For most of us, 2021 feels a lot like last year with COVID-19 lockdowns imposed and more hospital pressures increasing. But, there is a bit of light at the end of the road, with multiple vaccines being rolled out worldwide. The mass vaccine roll-out all across the world offers some hope that by the summer, we’ll see a bit of normality start to return. However, until then, we’ve got to consider the challenges of delivering and administering vaccines on a large scale. The logistical hurdles have been very well documented, but the cybersecurity risks less so, and that is what we will touch on. Read on to learn more!
Clinical and Organizational Risks for the Vaccination
There are two areas that are concerning. First is the persistence of legacy technology, like workstations and network infrastructure, and unpatched devices in most healthcare systems, such as the NHS. The second is the increasing risk profiles that are associated with the network-connected medical devices, which are referred to as the Internet of Medical Things (IoMT) Devices. Taken together, these present a significant clinical and organizational risk.
For example, your “standard” ransomware attack targeting hospitals or vaccination hubs that makes patient administration and EMR systems unavailable could significantly disrupt a vaccination because patient details could not be validated. Take this a bit further with a slightly more targeted attack, and you might see pharmacy systems and IoMT devices like medication fridges and dispensing cabinets being compromised. These would have a much more noticeable impact, as with the most time-sensitive and temperature-sensitive vaccines, we could see the loss of valuable batches as a consequence of a cyber-attack.

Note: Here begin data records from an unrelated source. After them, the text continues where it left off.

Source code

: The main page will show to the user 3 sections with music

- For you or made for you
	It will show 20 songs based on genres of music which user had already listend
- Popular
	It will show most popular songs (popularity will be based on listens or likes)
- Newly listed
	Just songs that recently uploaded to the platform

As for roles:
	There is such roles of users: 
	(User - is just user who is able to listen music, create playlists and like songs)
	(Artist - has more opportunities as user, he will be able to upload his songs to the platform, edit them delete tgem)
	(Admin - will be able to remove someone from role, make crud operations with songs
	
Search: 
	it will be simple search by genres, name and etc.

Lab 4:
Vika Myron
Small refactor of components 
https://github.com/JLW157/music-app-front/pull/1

There is more to this when we consider the supply chain, we have to take transport companies, manufacturers, facilities, and distributers all into consideration. All of these are attractive targets for more nuanced and disruptive cyber-attacks. Attackers increasingly understand the urgency as a means of getting the outcomes they desire, like ransom payments. Vaccination programs present a golden opportunity to take advantage of this.
Each device has to be considered in a clinical context because its risk profile will then chance based on that, and we know that more exploitable IoMT vulnerabilities are discovered more often. The supply chain must all make sure that they have reliable and secure IT companies backing them for every step of the way to ensure that every employee and patient involved is protected during this essential service to get us back to normalcy.